BRIEF
Show every line from the data below that includes "SQUARE".

RECORDS FOR PROCESSING
--

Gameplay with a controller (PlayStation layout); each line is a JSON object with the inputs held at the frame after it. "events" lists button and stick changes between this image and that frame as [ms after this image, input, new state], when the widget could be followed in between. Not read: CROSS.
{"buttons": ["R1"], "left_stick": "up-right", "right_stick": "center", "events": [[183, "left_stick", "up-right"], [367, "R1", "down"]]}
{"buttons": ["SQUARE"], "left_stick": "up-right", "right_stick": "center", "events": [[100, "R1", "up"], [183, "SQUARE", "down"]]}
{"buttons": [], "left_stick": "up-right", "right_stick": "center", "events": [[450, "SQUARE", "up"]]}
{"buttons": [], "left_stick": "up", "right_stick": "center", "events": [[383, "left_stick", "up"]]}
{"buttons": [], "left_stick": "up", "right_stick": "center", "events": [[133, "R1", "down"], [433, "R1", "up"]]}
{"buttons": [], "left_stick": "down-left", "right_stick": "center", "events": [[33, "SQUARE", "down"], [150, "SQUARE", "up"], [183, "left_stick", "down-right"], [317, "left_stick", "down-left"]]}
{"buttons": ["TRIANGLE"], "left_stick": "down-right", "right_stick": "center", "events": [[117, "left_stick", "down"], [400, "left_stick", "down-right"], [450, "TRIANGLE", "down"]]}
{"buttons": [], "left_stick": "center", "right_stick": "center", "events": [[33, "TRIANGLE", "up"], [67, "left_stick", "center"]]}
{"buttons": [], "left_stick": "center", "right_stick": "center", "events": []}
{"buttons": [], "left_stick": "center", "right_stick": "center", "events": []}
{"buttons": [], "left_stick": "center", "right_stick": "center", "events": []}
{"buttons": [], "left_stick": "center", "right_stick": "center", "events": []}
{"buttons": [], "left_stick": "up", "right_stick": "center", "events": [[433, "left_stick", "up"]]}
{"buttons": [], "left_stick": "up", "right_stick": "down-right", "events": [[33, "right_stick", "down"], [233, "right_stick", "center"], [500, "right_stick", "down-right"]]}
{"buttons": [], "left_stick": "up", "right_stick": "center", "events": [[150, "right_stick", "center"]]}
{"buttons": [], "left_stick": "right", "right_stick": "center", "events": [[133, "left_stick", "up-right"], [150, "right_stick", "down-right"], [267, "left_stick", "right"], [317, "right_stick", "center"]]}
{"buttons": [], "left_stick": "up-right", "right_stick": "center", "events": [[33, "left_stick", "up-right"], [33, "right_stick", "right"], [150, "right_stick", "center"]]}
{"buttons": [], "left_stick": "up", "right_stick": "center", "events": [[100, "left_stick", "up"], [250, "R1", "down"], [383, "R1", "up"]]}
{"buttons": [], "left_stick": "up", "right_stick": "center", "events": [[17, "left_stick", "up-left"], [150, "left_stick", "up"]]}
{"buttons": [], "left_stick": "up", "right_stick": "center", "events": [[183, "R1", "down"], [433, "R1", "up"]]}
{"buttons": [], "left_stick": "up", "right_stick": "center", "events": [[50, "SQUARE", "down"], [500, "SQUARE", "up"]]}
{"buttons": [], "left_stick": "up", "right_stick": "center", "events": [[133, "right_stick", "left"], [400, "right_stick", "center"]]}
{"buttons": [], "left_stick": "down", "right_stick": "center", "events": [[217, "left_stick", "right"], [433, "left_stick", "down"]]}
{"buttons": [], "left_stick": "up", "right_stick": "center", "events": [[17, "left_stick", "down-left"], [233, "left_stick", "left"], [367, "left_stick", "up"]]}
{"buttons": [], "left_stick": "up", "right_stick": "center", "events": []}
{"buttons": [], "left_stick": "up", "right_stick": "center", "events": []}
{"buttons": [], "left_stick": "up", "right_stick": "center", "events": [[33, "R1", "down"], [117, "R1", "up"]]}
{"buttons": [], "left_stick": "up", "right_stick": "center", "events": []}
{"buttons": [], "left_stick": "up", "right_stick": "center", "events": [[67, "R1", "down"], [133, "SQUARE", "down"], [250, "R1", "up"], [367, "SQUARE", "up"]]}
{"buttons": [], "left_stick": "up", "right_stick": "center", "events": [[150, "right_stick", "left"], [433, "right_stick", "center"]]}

--

FINISHED TASK
{"buttons": ["SQUARE"], "left_stick": "up-right", "right_stick": "center", "events": [[100, "R1", "up"], [183, "SQUARE", "down"]]}
{"buttons": [], "left_stick": "up-right", "right_stick": "center", "events": [[450, "SQUARE", "up"]]}
{"buttons": [], "left_stick": "down-left", "right_stick": "center", "events": [[33, "SQUARE", "down"], [150, "SQUARE", "up"], [183, "left_stick", "down-right"], [317, "left_stick", "down-left"]]}
{"buttons": [], "left_stick": "up", "right_stick": "center", "events": [[50, "SQUARE", "down"], [500, "SQUARE", "up"]]}
{"buttons": [], "left_stick": "up", "right_stick": "center", "events": [[67, "R1", "down"], [133, "SQUARE", "down"], [250, "R1", "up"], [367, "SQUARE", "up"]]}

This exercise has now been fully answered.